Faulkner ran a finger between his neck and collar. “But if you’re not divorced and you’re not arrested for her murder, then it would mean—”
“That I get it all,” Max finished and grinned in a lopsided fashion.
“What about the book?”
Max laughed, reaching across the scarred tabletop to pat the man’s hand. “Well, if that idiot sheriff ever finds it, looks like you’ll be dealin’ with me.”
“But I assumed—”
“That with her out of the picture you’d have free rein,” Max said. Through bleary eyes, he saw the man’s Adam’s apple jump. “Well, you were wrong.”
Faulkner hardly appeared thrilled. “I hadn’t counted on this.”

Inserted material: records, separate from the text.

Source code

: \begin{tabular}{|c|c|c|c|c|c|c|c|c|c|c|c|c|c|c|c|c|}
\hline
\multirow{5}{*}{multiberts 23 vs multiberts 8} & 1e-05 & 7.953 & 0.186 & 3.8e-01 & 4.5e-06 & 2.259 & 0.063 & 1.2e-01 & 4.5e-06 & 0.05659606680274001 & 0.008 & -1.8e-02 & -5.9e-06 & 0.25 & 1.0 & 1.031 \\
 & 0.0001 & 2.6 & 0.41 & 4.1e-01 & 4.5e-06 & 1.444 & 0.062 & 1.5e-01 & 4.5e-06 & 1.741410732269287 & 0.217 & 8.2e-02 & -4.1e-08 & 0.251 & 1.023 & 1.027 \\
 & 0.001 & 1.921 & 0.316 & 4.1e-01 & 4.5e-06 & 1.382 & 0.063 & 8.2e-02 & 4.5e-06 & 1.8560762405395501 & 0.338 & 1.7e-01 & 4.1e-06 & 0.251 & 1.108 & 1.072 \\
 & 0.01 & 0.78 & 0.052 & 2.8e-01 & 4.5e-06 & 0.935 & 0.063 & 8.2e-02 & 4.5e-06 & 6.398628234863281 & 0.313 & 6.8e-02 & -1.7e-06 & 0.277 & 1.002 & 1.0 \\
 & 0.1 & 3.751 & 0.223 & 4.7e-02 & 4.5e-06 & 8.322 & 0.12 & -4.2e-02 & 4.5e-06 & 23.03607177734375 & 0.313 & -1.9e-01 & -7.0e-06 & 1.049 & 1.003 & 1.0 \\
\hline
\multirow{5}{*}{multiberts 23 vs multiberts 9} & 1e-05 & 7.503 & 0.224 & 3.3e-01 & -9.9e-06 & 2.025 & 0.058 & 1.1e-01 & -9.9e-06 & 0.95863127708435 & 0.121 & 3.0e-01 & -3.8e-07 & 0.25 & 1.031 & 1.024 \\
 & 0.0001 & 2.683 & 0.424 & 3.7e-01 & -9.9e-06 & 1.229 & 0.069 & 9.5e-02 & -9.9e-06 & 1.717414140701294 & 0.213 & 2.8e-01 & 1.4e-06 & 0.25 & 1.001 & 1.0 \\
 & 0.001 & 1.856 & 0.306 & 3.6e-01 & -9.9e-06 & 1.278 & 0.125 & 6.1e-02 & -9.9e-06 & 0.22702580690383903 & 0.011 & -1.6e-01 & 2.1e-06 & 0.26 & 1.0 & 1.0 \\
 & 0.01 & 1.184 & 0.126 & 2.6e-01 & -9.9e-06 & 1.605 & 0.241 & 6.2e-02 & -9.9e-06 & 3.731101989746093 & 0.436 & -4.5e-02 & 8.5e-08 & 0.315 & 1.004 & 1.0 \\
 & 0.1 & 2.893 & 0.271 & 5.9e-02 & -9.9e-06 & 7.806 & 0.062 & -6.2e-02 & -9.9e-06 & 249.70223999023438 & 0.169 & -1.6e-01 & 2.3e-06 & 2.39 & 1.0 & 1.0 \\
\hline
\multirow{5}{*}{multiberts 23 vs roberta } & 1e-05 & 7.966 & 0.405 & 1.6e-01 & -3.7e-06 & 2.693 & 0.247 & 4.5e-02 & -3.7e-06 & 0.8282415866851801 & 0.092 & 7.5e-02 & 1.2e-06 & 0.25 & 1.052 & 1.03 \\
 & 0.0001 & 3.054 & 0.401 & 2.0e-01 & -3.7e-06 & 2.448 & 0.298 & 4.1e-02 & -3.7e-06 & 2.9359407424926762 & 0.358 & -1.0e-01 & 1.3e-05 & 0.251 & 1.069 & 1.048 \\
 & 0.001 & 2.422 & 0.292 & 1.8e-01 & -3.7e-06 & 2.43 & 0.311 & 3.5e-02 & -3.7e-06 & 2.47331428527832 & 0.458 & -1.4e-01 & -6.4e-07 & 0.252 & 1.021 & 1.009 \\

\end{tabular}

“You mean, you hadn’t counted on
me,
” Max said and laughed loudly.
“I’ll be in touch,” Faulkner told him and rose from his seat.
“Like hell,” Max called out. “
I’ll
be in touch!”
The older man nearly knocked the chair over in his haste to retreat. He scurried toward the door, practically tripping over his shiny loafers.

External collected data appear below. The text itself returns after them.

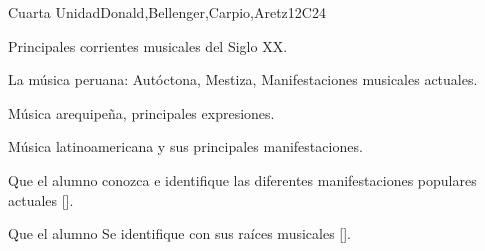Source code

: \begin{syllabus}
\begin{unit}{}{Cuarta Unidad}{Donald,Bellenger,Carpio,Aretz}{12}{C24}
\begin{topics}
	\item Principales corrientes musicales del Siglo XX.
	\item La música peruana: Autóctona, Mestiza, Manifestaciones musicales actuales.
	\item Música arequipeña, principales expresiones.
	\item Música latinoamericana y sus principales manifestaciones.
\end{topics}
\begin{learningoutcomes}
	\item Que el alumno conozca e identifique las diferentes manifestaciones populares actuales [\Usage].
	\item Que el alumno Se identifique con sus raíces musicales [\Usage].
\end{learningoutcomes}
\end{unit}



\begin{coursebibliography}
\end{coursebibliography}

\end{syllabus}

A burst of sunlight invaded the dim as the door opened. Max cringed at the brightness, raising a hand to shield his eyes. He cursed under his breath until the gray of the room settled in again.
Then he reached for Faulkner’s untouched scotch. He thought of Grace, and he lifted the glass. “To my dearly departed wife,” he said before he knocked the liquor back so fast it burned his throat and tears filled his eyes.